Food system strategies for preventing micronutrient malnutrition

Highlights

• Micronutrient malnutrition affects ⅓–½ of the world’s population.

• Agricultural products are the primary source of micronutrients for humans.

• Increasing dietary diversity will decrease micronutrient malnutrition.

• Food processing reduces food waste.

• Food fortification is highly effective for preventing micronutrient malnutrition.

Abstract

Micronutrients are defined as substances in foods that are essential for human health and are required in small amounts. They include all of the known vitamins and essential trace minerals. Micronutrient malnutrition affects ⅓–½ of the global population. It causes untold human suffering and levies huge costs on society in terms of unrealized human potential and lost economic productivity. The goal of this paper is to identify deficiencies in the food system that lead to micronutrient malnutrition and explore and evaluate strategies for its prevention. We examine the impact of agricultural practices on micronutrients in the food supply, including cropping systems, soil fertility and animal agriculture. We then discuss the potential of biofortification – i.e. increasing the concentration of micronutrients in staple food crops through conventional plant breeding or genetic engineering– as a means to reduce micronutrient deficiency. In addition, we discuss the impact of food losses and food waste on micronutrients in the food supply, and we explore successful strategies to preserve micronutrients from farm to plate, including food fortification. Our review of the literature sheds light on the advantages and limitations of alternative interventions to reduce micronutrient deficiencies along the supply chain. We end with recommendations for actions that will reduce the prevalence of micronutrient malnutrition.

Introduction

Micronutrients are substances in foods that are essential for human health and are required in small amounts. They include all of the known vitamins and essential trace minerals. Micronutrient malnutrition develops when intakes of bioavailable micronutrients are too low to meet requirements. It affects ⅓–½ of the world population. The 3 most prevalent forms of micronutrient malnutrition are iron, iodine, and vitamin A deficiencies (Allen et al., 2006). Zinc and vitamin B-12 deficiencies are also widespread. Consequences of micronutrient malnutrition include increased mortality rates, especially in women and children; poor pregnancy outcomes; increased morbidity; impaired mental and physical development in children; and reduced work productivity in adults (Black et al., 2008).

Both the density and bioavailability of micronutrients in the diet are important for achieving optimal micronutrient status. Nutrient density is the amount of a nutrient in a food per calorie or unit weight. Bioavailability is the proportion of an ingested nutrient that is absorbed and utilized for some essential metabolic function.

Food systems are linked to the nutritional wellbeing and heath of individuals and populations through the nutrients and other bioactive components contained in the foods they supply. Agriculture is the foundation of all food systems in that agricultural products are the primary source of most nutrients. If agriculture cannot supply all the essential nutrients in amounts required for good health and productive lives, malnutrition develops. To date, the primary focus of agricultural research, policy, and practice has been on increasing yields with little attention paid to improving the nutrient output of farming systems. Increasing yields is important but the nutritional quality of crops produced must also be a priority if sustainable progress toward reducing the prevalence of malnutrition is to be realized.

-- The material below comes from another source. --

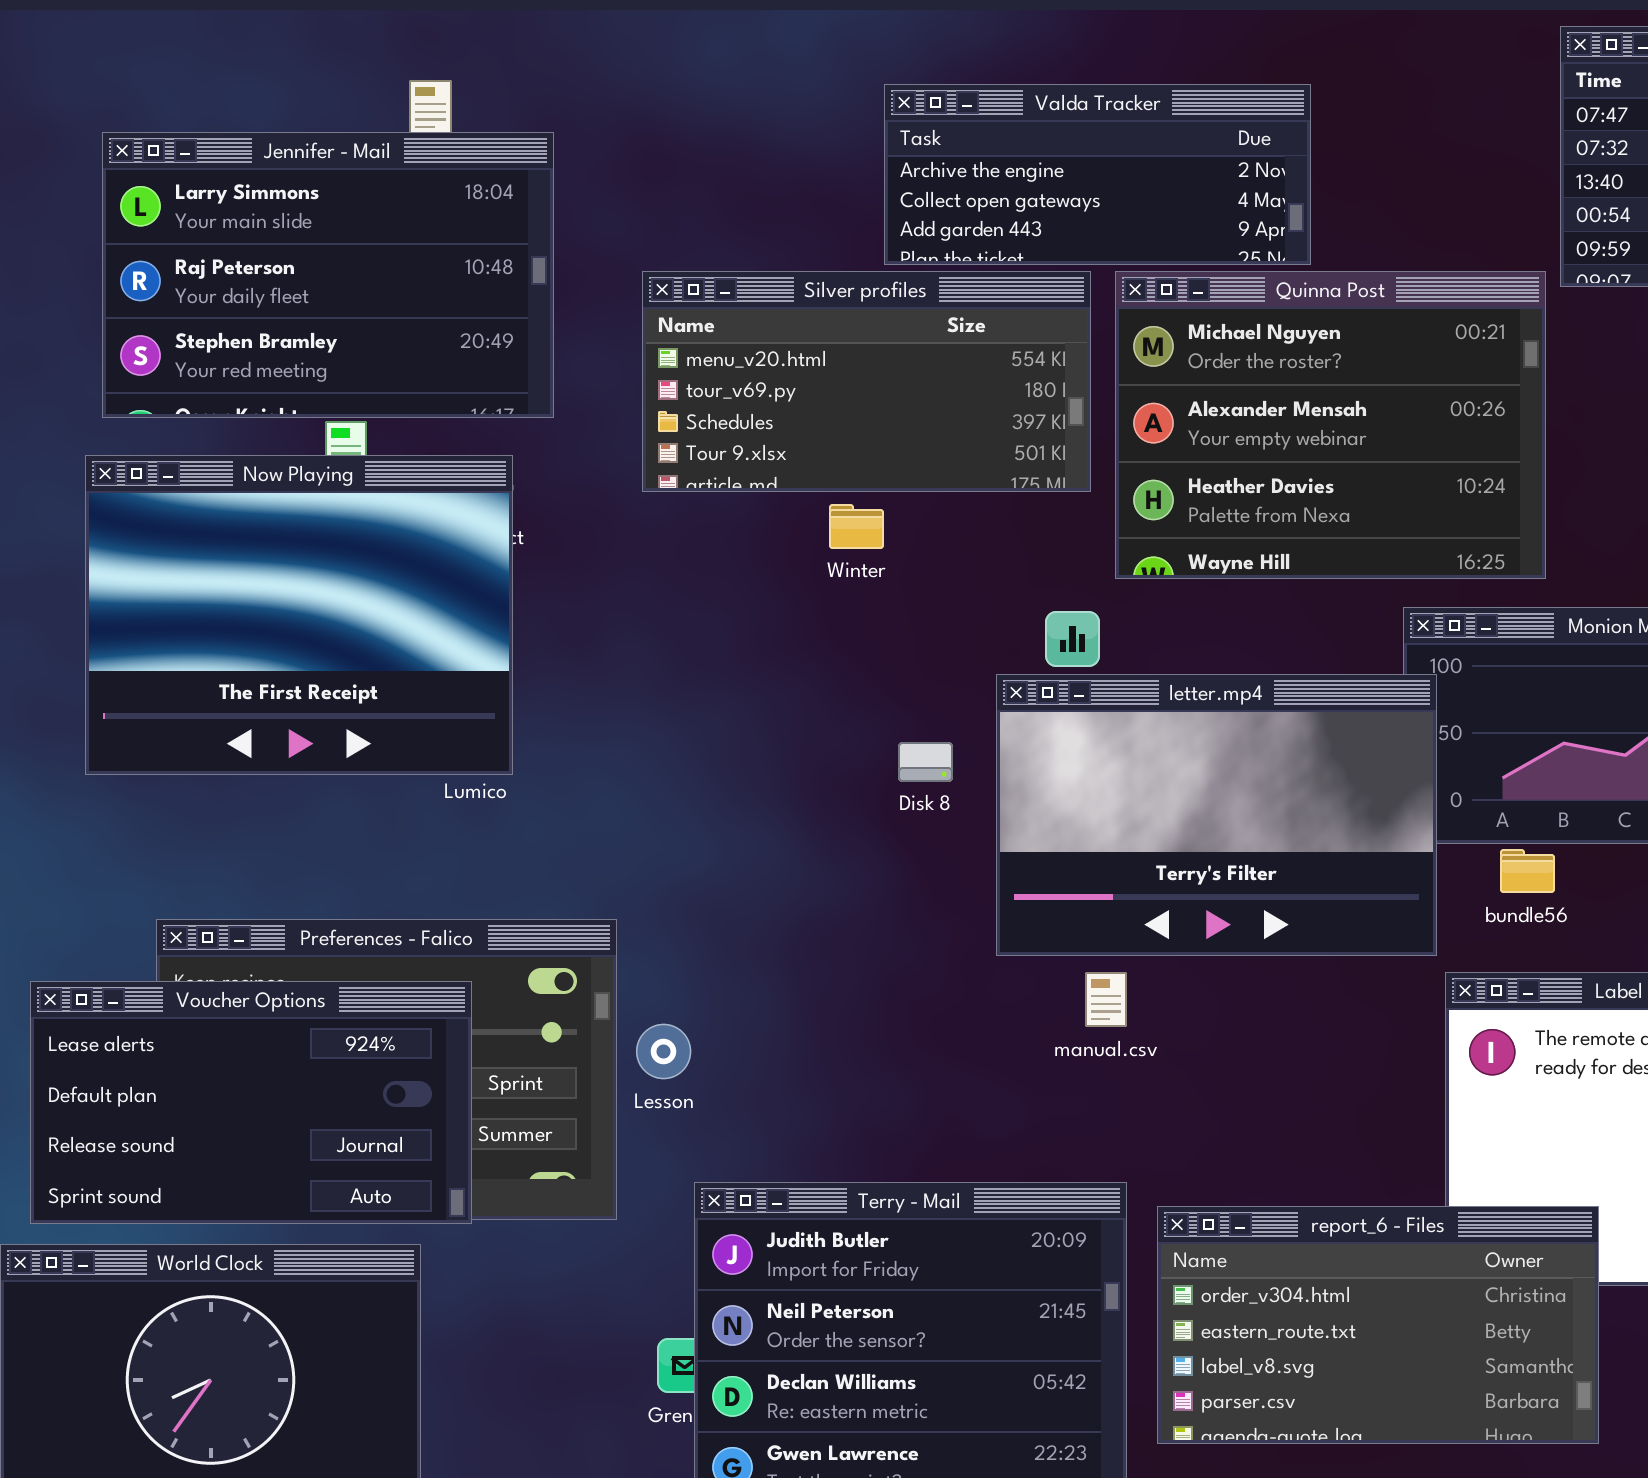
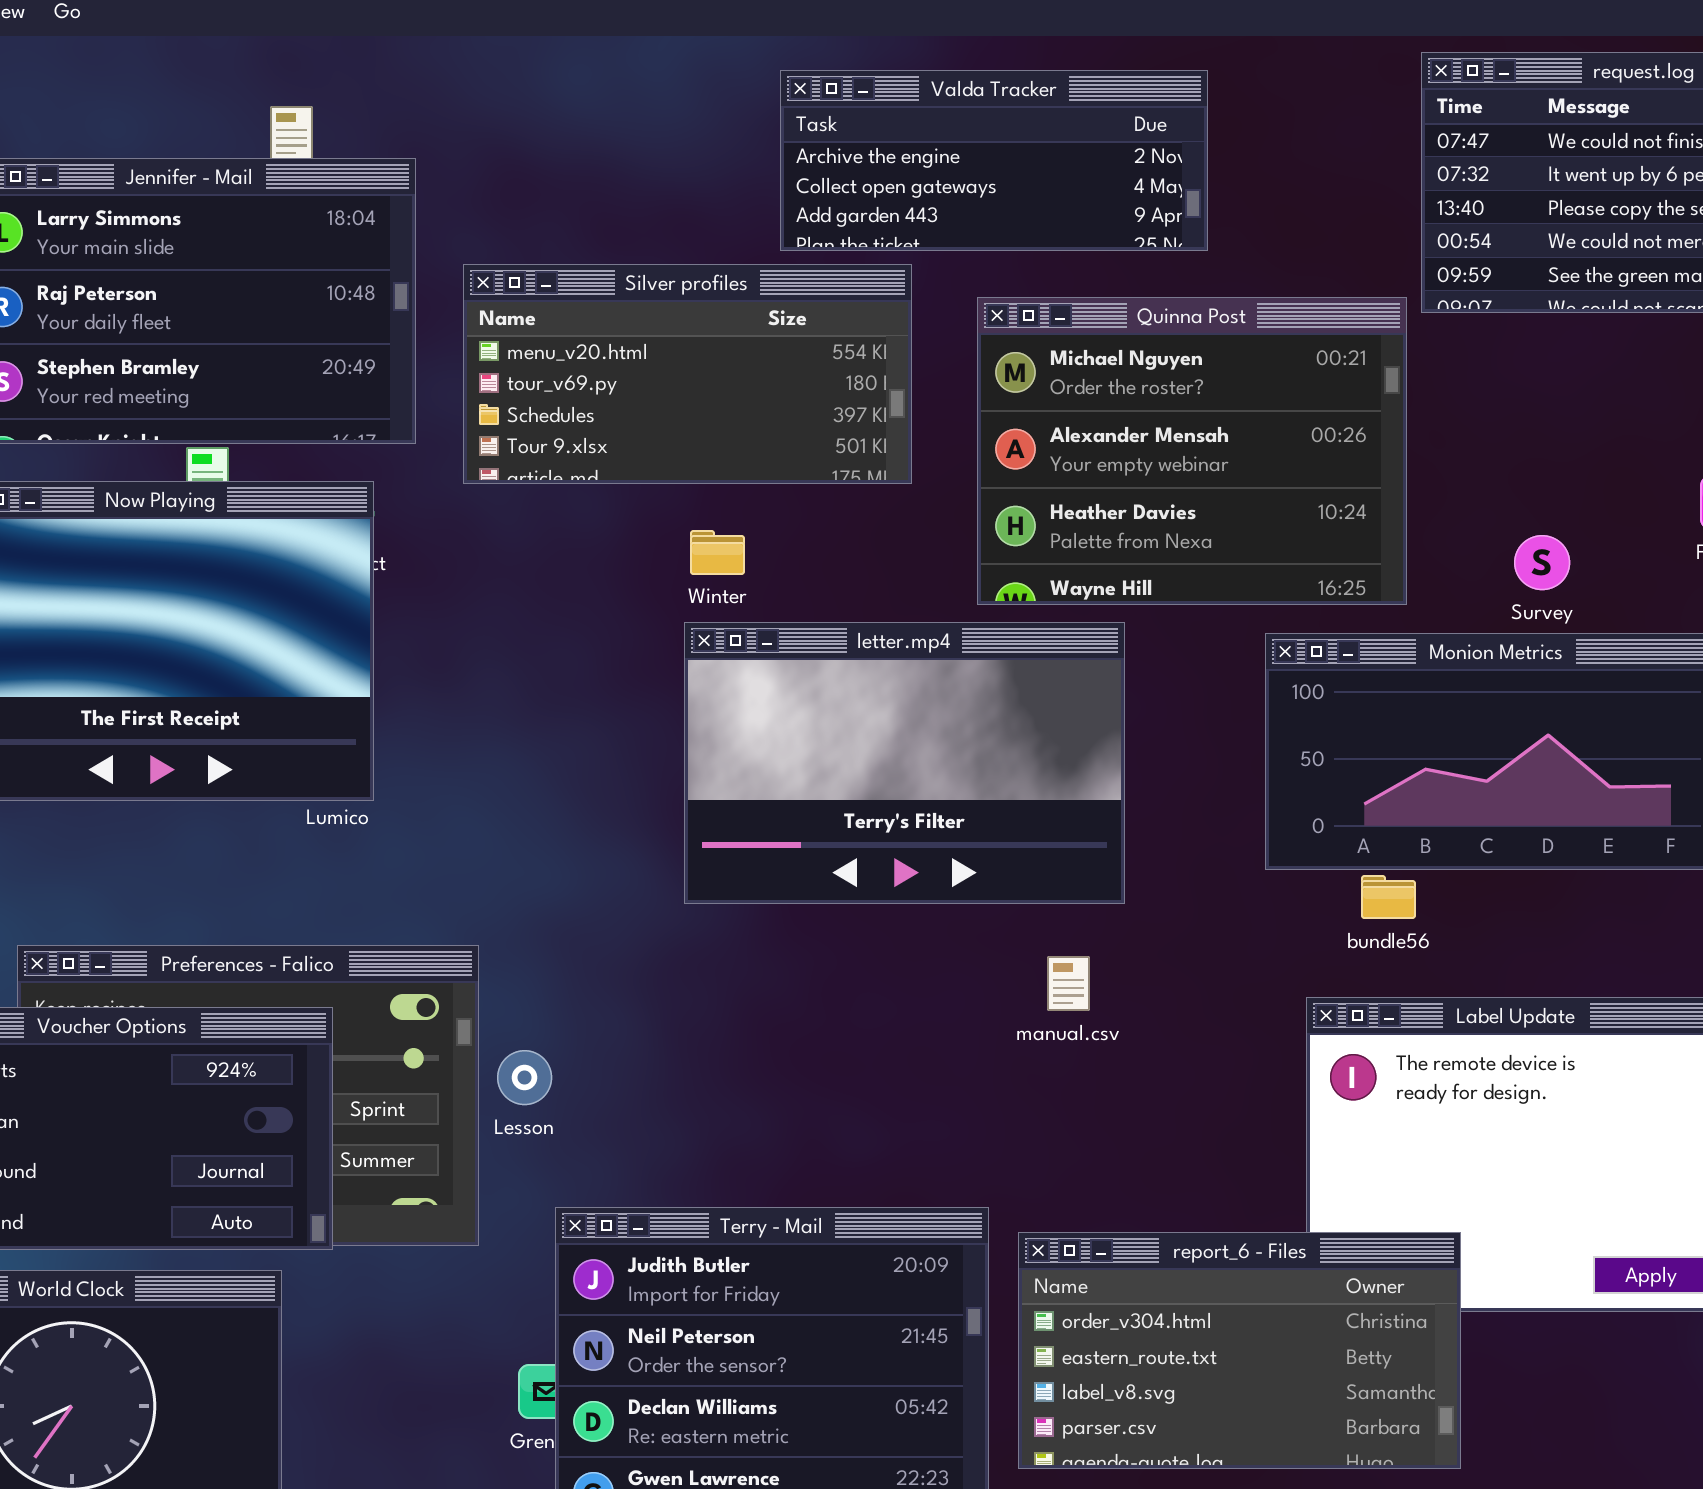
Valda Tracker: [884,84,1311,265] -> [780,70,1208,251], moved
Silver profiles: [642,271,1091,492] -> [463,264,912,484], moved
letter.mp4: [996,674,1437,956] -> [684,622,1125,904], moved
manual.csv: [1085,972,1127,1027] -> [1047,956,1090,1011], moved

A basic tenet of a nutritionally adequate diet is the principle that it must contain a variety of foods from several different food groups. Therefore, strategies for improving the nutritional status of populations should include efforts to increase dietary diversity. However, while agricultural production is a necessary component of an adequate food supply, it is not sufficient. A well-functioning food value chain is also necessary to deliver food to the consumer. The food processing sector is an important component of the food value chain. Food processing can reduce food waste, prevent nutrient losses, increase nutrient content through fortification, enhance the acceptability of foods to consumers, reduce risk of foodborne illness, provide jobs and economic development, and reduce the time and energy required for home food preparation. Conversely, food processing can be detrimental to nutritional quality when it manufactures foods that are high in added sugar, fat, and sodium or when it removes nutrient dense fractions from whole foods as is often the case in cereal milling operations.

A major cause of micronutrient malnutrition in low income populations is lack of access to a variety of foods. When incomes are low, people rely on inexpensive sources of calories, such as cereals and tubers, to meet energy needs (Bouis et al., 2011a). These foods tend to be poor sources of many micronutrients. More nutrient dense foods such as fruits, vegetables, and animal products are more expensive and, as a result, are often beyond the reach of the poor (Bouis et al., 2011a).

The aim of this review is to identify deficiencies in the food system that lead to micronutrient malnutrition and explore and evaluate strategies for its prevention. We examine the impact of agricultural and food processing practices on micronutrients in the food supply. We then discuss the potential of fertilization, plant breeding, food processing, and food fortification for enhancing the availability of micronutrients to consumers in both developing and developed countries. We conclude with key lessons to guide intervention policies.